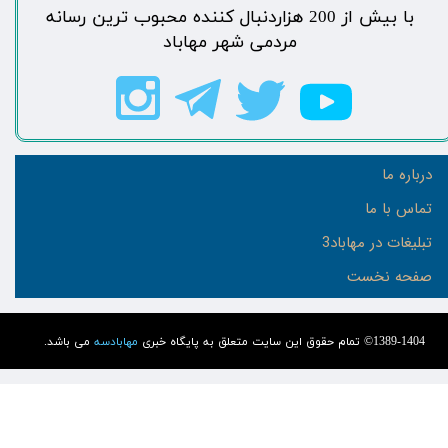
​با بیش از 200 هزاردنبال کننده محبوب ترین رسانه
مردمی شهر مهاباد​​​​​​​​​​​​​​
درباره ما
تماس با ما
تبلیغات در مهاباد3
صفحه نخست
1389-1404© تمام حقوق این سایت متعلق به پایگاه خبری
مهابادسه
می باشد.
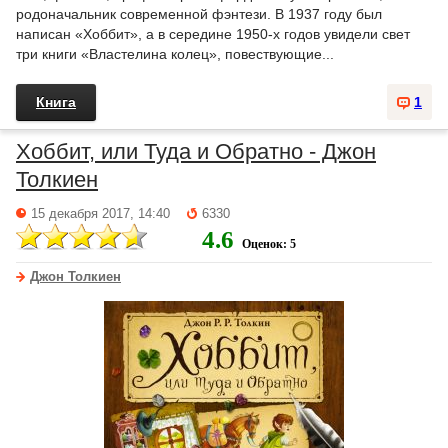
родоначальник современной фэнтези. В 1937 году был
написан «Хоббит», а в середине 1950-х годов увидели свет
три книги «Властелина колец», повествующие...
Книга
1
Хоббит, или Туда и Обратно - Джон
Толкиен
15 декабря 2017, 14:40
6330
4.6
Оценок: 5
Джон Толкиен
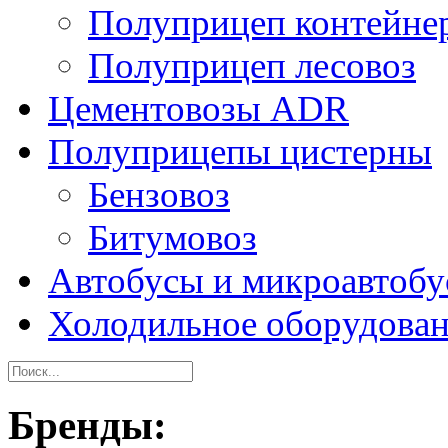
Полуприцеп контейне
Полуприцеп лесовоз
Цементовозы ADR
Полуприцепы цистерны
Бензовоз
Битумовоз
Автобусы и микроавтоб
Холодильное оборудова
Бренды:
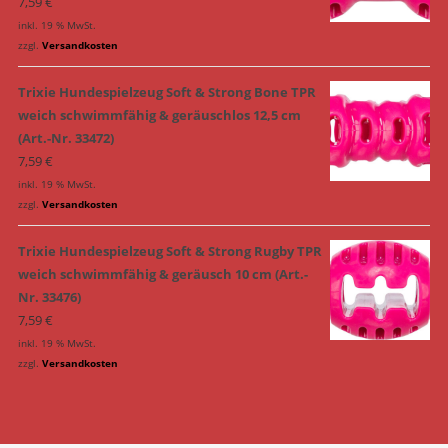
7,59
€
inkl. 19 % MwSt.
zzgl.
Versandkosten
Trixie Hundespielzeug Soft & Strong Bone TPR
weich schwimmfähig & geräuschlos 12,5 cm
(Art.-Nr. 33472)
7,59
€
inkl. 19 % MwSt.
zzgl.
Versandkosten
Trixie Hundespielzeug Soft & Strong Rugby TPR
weich schwimmfähig & geräusch 10 cm (Art.-
Nr. 33476)
7,59
€
inkl. 19 % MwSt.
zzgl.
Versandkosten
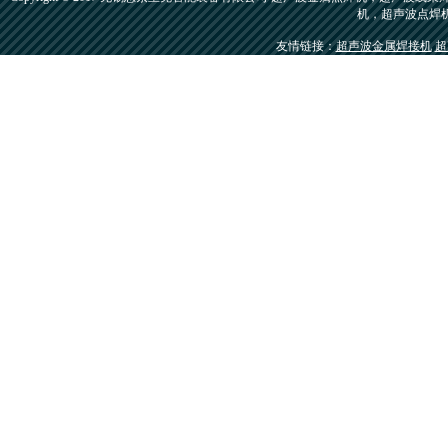
机，超声波点焊
友情链接：
超声波金属焊接机
超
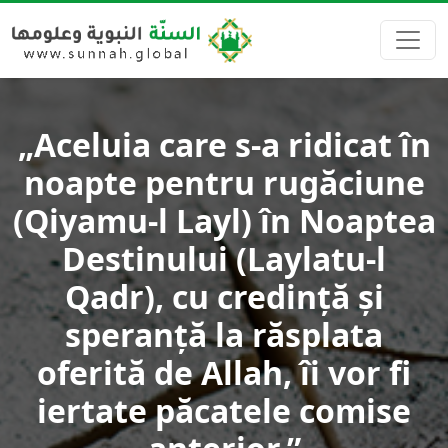
„Aceluia care s-a ridicat în
noapte pentru rugăciune
(Qiyamu-l Layl) în Noaptea
Destinului (Laylatu-l
Qadr), cu credință și
speranță la răsplata
oferită de Allah, îi vor fi
iertate păcatele comise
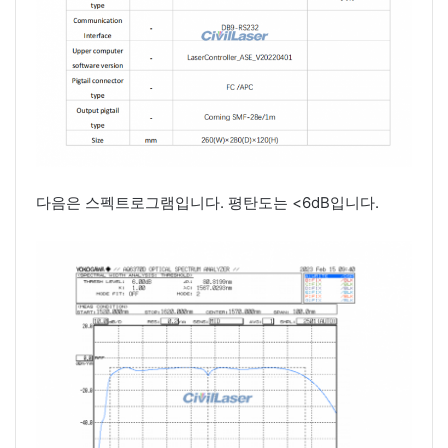
다음은 스펙트로그램입니다. 평탄도는 <6dB입니다.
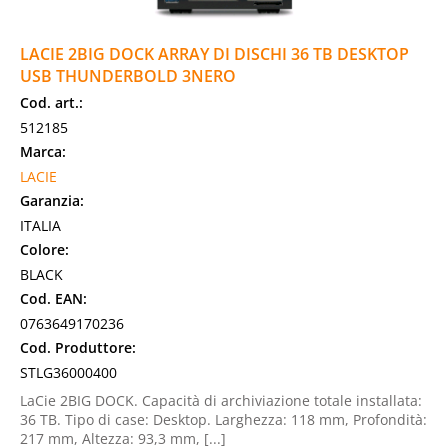
LACIE 2BIG DOCK ARRAY DI DISCHI 36 TB DESKTOP
USB THUNDERBOLD 3NERO
Cod. art.:
512185
Marca:
LACIE
Garanzia:
ITALIA
Colore:
BLACK
Cod. EAN:
0763649170236
Cod. Produttore:
STLG36000400
LaCie 2BIG DOCK. Capacità di archiviazione totale installata:
36 TB. Tipo di case: Desktop. Larghezza: 118 mm, Profondità:
217 mm, Altezza: 93,3 mm, [...]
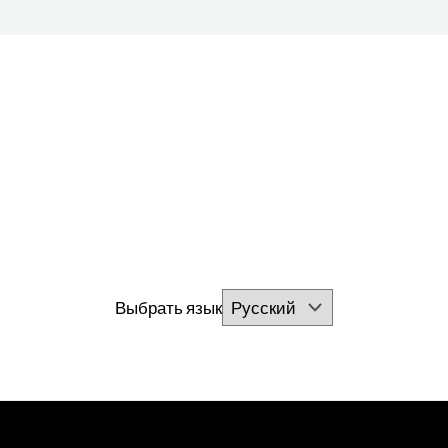
Выбрать язык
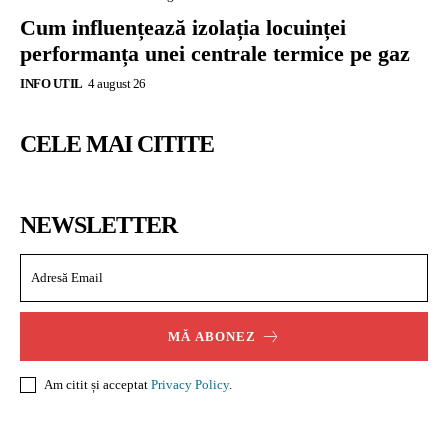
Cum influențează izolația locuinței
performanța unei centrale termice pe gaz
INFO UTIL
4 august 26
CELE MAI CITITE
NEWSLETTER
MĂ ABONEZ
Am citit și acceptat
Privacy Policy
.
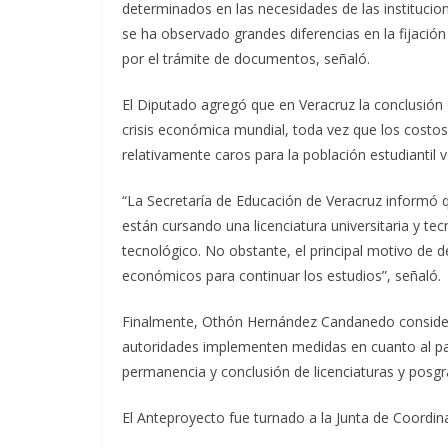
determinados en las necesidades de las institucio
se ha observado grandes diferencias en la fijació
por el trámite de documentos, señaló.
El Diputado agregó que en Veracruz la conclusión d
crisis económica mundial, toda vez que los costos
relativamente caros para la población estudiantil 
“La Secretaría de Educación de Veracruz informó q
están cursando una licenciatura universitaria y tec
tecnológico. No obstante, el principal motivo de de
económicos para continuar los estudios”, señaló.
Finalmente, Othón Hernández Candanedo consideró 
autoridades implementen medidas en cuanto al p
permanencia y conclusión de licenciaturas y posgr
El Anteproyecto fue turnado a la Junta de Coordinac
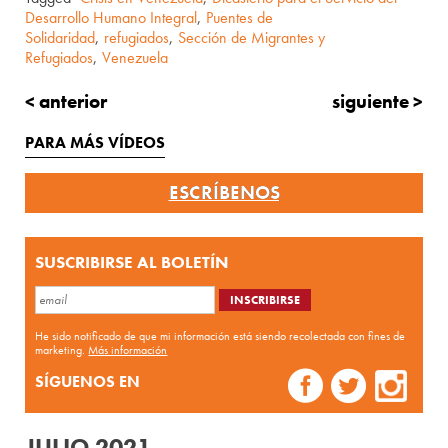
Desarrollo Humano Integral
,
Puentes de
Solidaridad
,
refugiados
,
Sección de Migrantes y
Refugiados
,
Venezuela
< anterior
siguiente >
PARA MÁS VÍDEOS
ESCRÍBENOS
SUSCRIBIRSE AL BOLETÍN
He sido notificado de que mi información está siendo recolectada con fines de
marketing.
Más información
SÍGUENOS EN
JULIO 2021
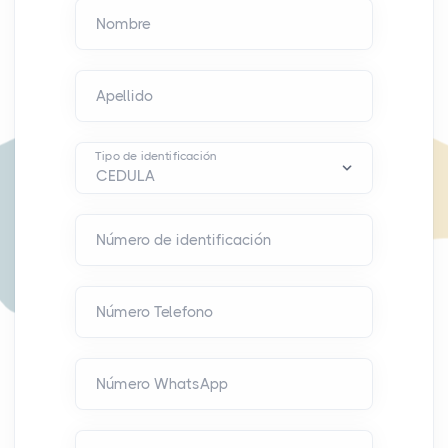
Nombre
Apellido
Tipo de identificación
Número de identificación
Número Telefono
Número WhatsApp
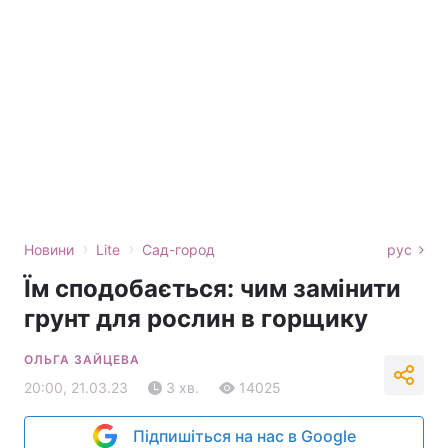
›
›
Новини
Lite
Сад-город
рус
Їм сподобається: чим замінити
грунт для рослин в горщику
ОЛЬГА ЗАЙЦЕВА
20:00, 21.03.23
3 хв.
14025
Підпишіться на нас в Google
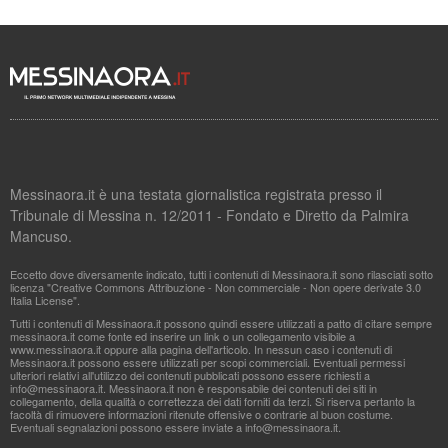
Messinaora.it è una testata giornalistica registrata presso il
Tribunale di Messina n. 12/2011 - Fondato e Diretto da Palmira
Mancuso.
Eccetto dove diversamente indicato, tutti i contenuti di Messinaora.it sono rilasciati sotto
licenza "Creative Commons Attribuzione - Non commerciale - Non opere derivate 3.0
Italia License".
Tutti i contenuti di Messinaora.it possono quindi essere utilizzati a patto di citare sempre
messinaora.it come fonte ed inserire un link o un collegamento visibile a
www.messinaora.it oppure alla pagina dell'articolo. In nessun caso i contenuti di
Messinaora.it possono essere utilizzati per scopi commerciali. Eventuali permessi
ulteriori relativi all'utilizzo dei contenuti pubblicati possono essere richiesti a
info@messinaora.it
. Messinaora.it non è responsabile dei contenuti dei siti in
collegamento, della qualità o correttezza dei dati forniti da terzi. Si riserva pertanto la
facoltà di rimuovere informazioni ritenute offensive o contrarie al buon costume.
Eventuali segnalazioni possono essere inviate a
info@messinaora.it
.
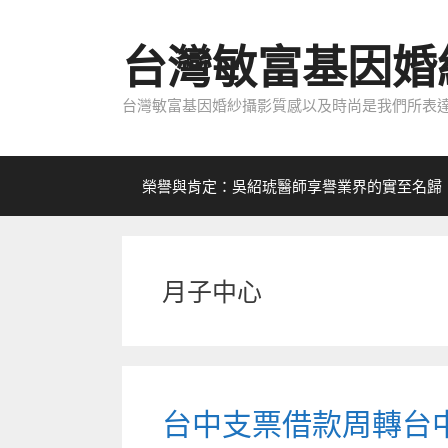
跳
至
台灣敏富基因婚
內
容
台灣敏富基因婚紗攝影質感以及時尚是我們所表達
榮譽與肯定：吳紹琥醫師享譽業界的實至名歸
月子中心
台中支票借款周轉台中借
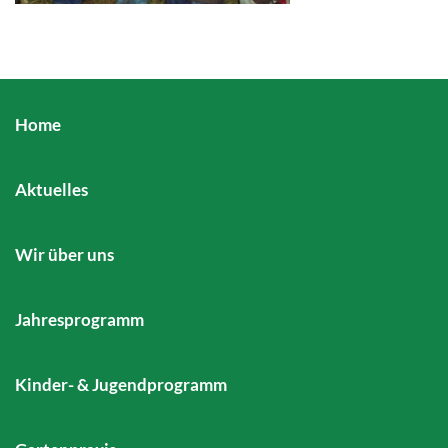
Home
Aktuelles
Wir über uns
Jahresprogramm
Kinder- & Jugendprogramm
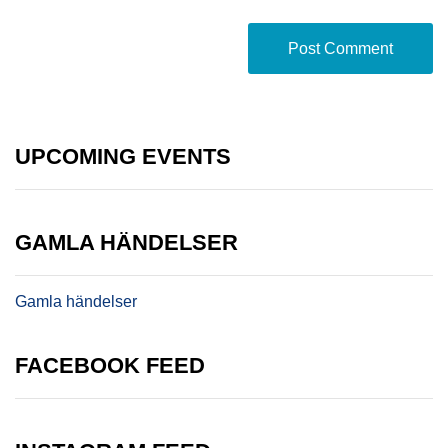
UPCOMING EVENTS
GAMLA HÄNDELSER
Gamla händelser
FACEBOOK FEED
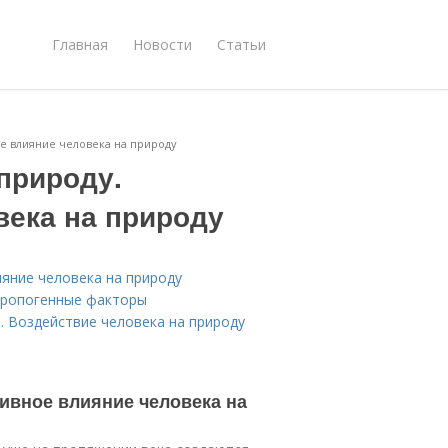
Главная
Новости
Статьи
ое влияние человека на природу
природу.
века на природу
ияние человека на природу
нтропогенные факторы
. Воздействие человека на природу
тивное влияние человека на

_ _ _ _ _

Problem description =
Can you transcribe every line of text read from the listing above, leaving out the picture markers?

Completed exercise =
​با بیش از 200 هزاردنبال کننده محبوب ترین رسانه
مردمی شهر مهاباد​​​​​​​​​​​​​​
درباره ما
تماس با ما
تبلیغات در مهاباد3
صفحه نخست
1389-1404© تمام حقوق این سایت متعلق به پایگاه خبری
مهابادسه
می باشد.
родоначальник современной фэнтези. В 1937 году был
написан «Хоббит», а в середине 1950-х годов увидели свет
три книги «Властелина колец», повествующие...
Книга
1
Хоббит, или Туда и Обратно - Джон
Толкиен
15 декабря 2017, 14:40
6330
4.6
Оценок: 5
Джон Толкиен
Полуприцеп контейне
Полуприцеп лесовоз
Цементовозы ADR
Полуприцепы цистерны
Бензовоз
Битумовоз
Автобусы и микроавтоб
Холодильное оборудова
Бренды:
7,59
€
inkl. 19 % MwSt.
zzgl.
Versandkosten
Trixie Hundespielzeug Soft & Strong Bone TPR
weich schwimmfähig & geräuschlos 12,5 cm
(Art.-Nr. 33472)
7,59
€
inkl. 19 % MwSt.
zzgl.
Versandkosten
Trixie Hundespielzeug Soft & Strong Rugby TPR
weich schwimmfähig & geräusch 10 cm (Art.-
Nr. 33476)
7,59
€
inkl. 19 % MwSt.
zzgl.
Versandkosten
机，超声波点焊
友情链接：
超声波金属焊接机
超
„Aceluia care s-a ridicat în
noapte pentru rugăciune
(Qiyamu-l Layl) în Noaptea
Destinului (Laylatu-l
Qadr), cu credință și
speranță la răsplata
oferită de Allah, îi vor fi
iertate păcatele comise
다음은 스펙트로그램입니다. 평탄도는 <6dB입니다.
LACIE 2BIG DOCK ARRAY DI DISCHI 36 TB DESKTOP
USB THUNDERBOLD 3NERO
Cod. art.:
512185
Marca:
LACIE
Garanzia:
ITALIA
Colore:
BLACK
Cod. EAN:
0763649170236
Cod. Produttore:
STLG36000400
LaCie 2BIG DOCK. Capacità di archiviazione totale installata:
36 TB. Tipo di case: Desktop. Larghezza: 118 mm, Profondità:
217 mm, Altezza: 93,3 mm, [...]
Выбрать язык
Cum influențează izolația locuinței
performanța unei centrale termice pe gaz
INFO UTIL
4 august 26
CELE MAI CITITE
NEWSLETTER
MĂ ABONEZ
Am citit și acceptat
Privacy Policy
.
determinados en las necesidades de las institucio
se ha observado grandes diferencias en la fijació
por el trámite de documentos, señaló.
El Diputado agregó que en Veracruz la conclusión d
crisis económica mundial, toda vez que los costos
relativamente caros para la población estudiantil 
“La Secretaría de Educación de Veracruz informó q
están cursando una licenciatura universitaria y tec
tecnológico. No obstante, el principal motivo de de
económicos para continuar los estudios”, señaló.
Finalmente, Othón Hernández Candanedo consideró 
autoridades implementen medidas en cuanto al p
permanencia y conclusión de licenciaturas y posgr
El Anteproyecto fue turnado a la Junta de Coordinac
Desarrollo Humano Integral
,
Puentes de
Solidaridad
,
refugiados
,
Sección de Migrantes y
Refugiados
,
Venezuela
< anterior
siguiente >
PARA MÁS VÍDEOS
ESCRÍBENOS
SUSCRIBIRSE AL BOLETÍN
He sido notificado de que mi información está siendo recolectada con fines de
marketing.
Más información
SÍGUENOS EN
JULIO 2021
Nombre
Apellido
Tipo de identificación
Número de identificación
Número Telefono
Número WhatsApp
›
›
Новини
Lite
Сад-город
рус
Їм сподобається: чим замінити
грунт для рослин в горщику
ОЛЬГА ЗАЙЦЕВА
20:00, 21.03.23
3 хв.
14025
Підпишіться на нас в Google
Messinaora.it è una testata giornalistica registrata presso il
Tribunale di Messina n. 12/2011 - Fondato e Diretto da Palmira
Mancuso.
Eccetto dove diversamente indicato, tutti i contenuti di Messinaora.it sono rilasciati sotto
licenza "Creative Commons Attribuzione - Non commerciale - Non opere derivate 3.0
Italia License".
Tutti i contenuti di Messinaora.it possono quindi essere utilizzati a patto di citare sempre
messinaora.it come fonte ed inserire un link o un collegamento visibile a
www.messinaora.it oppure alla pagina dell'articolo. In nessun caso i contenuti di
Messinaora.it possono essere utilizzati per scopi commerciali. Eventuali permessi
ulteriori relativi all'utilizzo dei contenuti pubblicati possono essere richiesti a
info@messinaora.it
. Messinaora.it non è responsabile dei contenuti dei siti in
collegamento, della qualità o correttezza dei dati forniti da terzi. Si riserva pertanto la
facoltà di rimuovere informazioni ritenute offensive o contrarie al buon costume.
Eventuali segnalazioni possono essere inviate a
info@messinaora.it
.
跳
至
台灣敏富基因婚
內
容
台灣敏富基因婚紗攝影質感以及時尚是我們所表達
榮譽與肯定：吳紹琥醫師享譽業界的實至名歸
月子中心
台中支票借款周轉台中借
Home
Aktuelles
Wir über uns
Jahresprogramm
Kinder- & Jugendprogramm
UPCOMING EVENTS
GAMLA HÄNDELSER
Gamla händelser
FACEBOOK FEED
Главная
Новости
Статьи
ое влияние человека на природу
природу.
века на природу
ияние человека на природу
нтропогенные факторы
. Воздействие человека на природу
тивное влияние человека на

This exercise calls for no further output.